> [Provided passage]

◇ ◇ ◇ ◇ ◇

Studio album by Sonny Rollins
- Released: 1975
- Recorded: September 2–5, 1975
- Genre: Jazz
- Length: 41:02
- Label: Milestone
- Producer: Orrin Keepnews

Sonny Rollins chronology
| The Cutting Edge (1974) | Nucleus (1975) | The Way I Feel (1976) |

= Nucleus (Sonny Rollins album) =

1975 studio album by Sonny Rollins

Nucleus is a studio album by jazz saxophonist Sonny Rollins, released on the Milestone label in 1975, featuring performances by Rollins with George Duke, Raul de Souza, Bennie Maupin, Chuck Rainey, Eddie Moore, Mtume, Bob Cranshaw and Roy McCurdy. It was recorded at Fantasy Studios, Berkeley, CA, on September 2–5, 1975.

◇ ◇ ◇ ◇ ◇

Proceed with the Nucleus album article, picking up after its last sentence. The listing that follows comes from a separate source.

> [Provided data]
◇ ◇ ◇ ◇ ◇

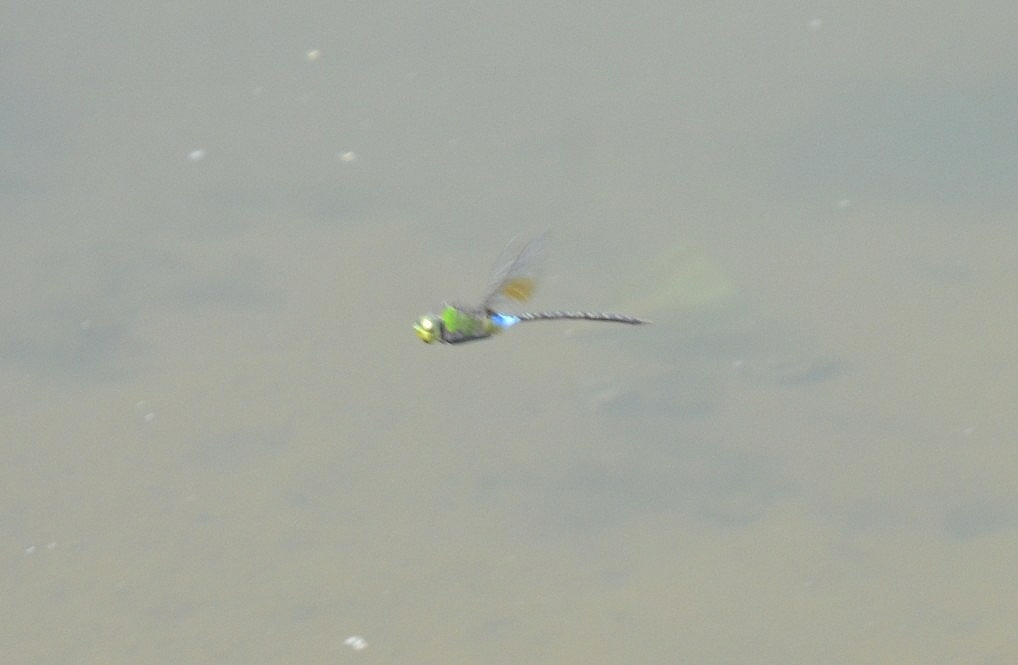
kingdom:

◇ ◇ ◇ ◇ ◇

> [Answer for the task]
==Reception==

The AllMusic review by Scott Yanow states: "This funky date has its moments (including an updated version of "My Reverie") but falls far short of hinting at any new innovations." Music critic Robert Christgau praised the album, writing: "This is as rich an r&b saxophone record as I know, combining repetition and invention, melodies recalled and melodies unimaginable, in proportions that define the difference between selling out and reaching out.... If you really believe you don't like 'jazz,' this is as good a place to start as any."

Professional ratings
Review scores
| Source | Rating |
| AllMusic | Star Half star |
| Christgau's Record Guide | A− |
| The Penguin Guide to Jazz Recordings | Star |

==Track listing==
All compositions by Sonny Rollins except where noted.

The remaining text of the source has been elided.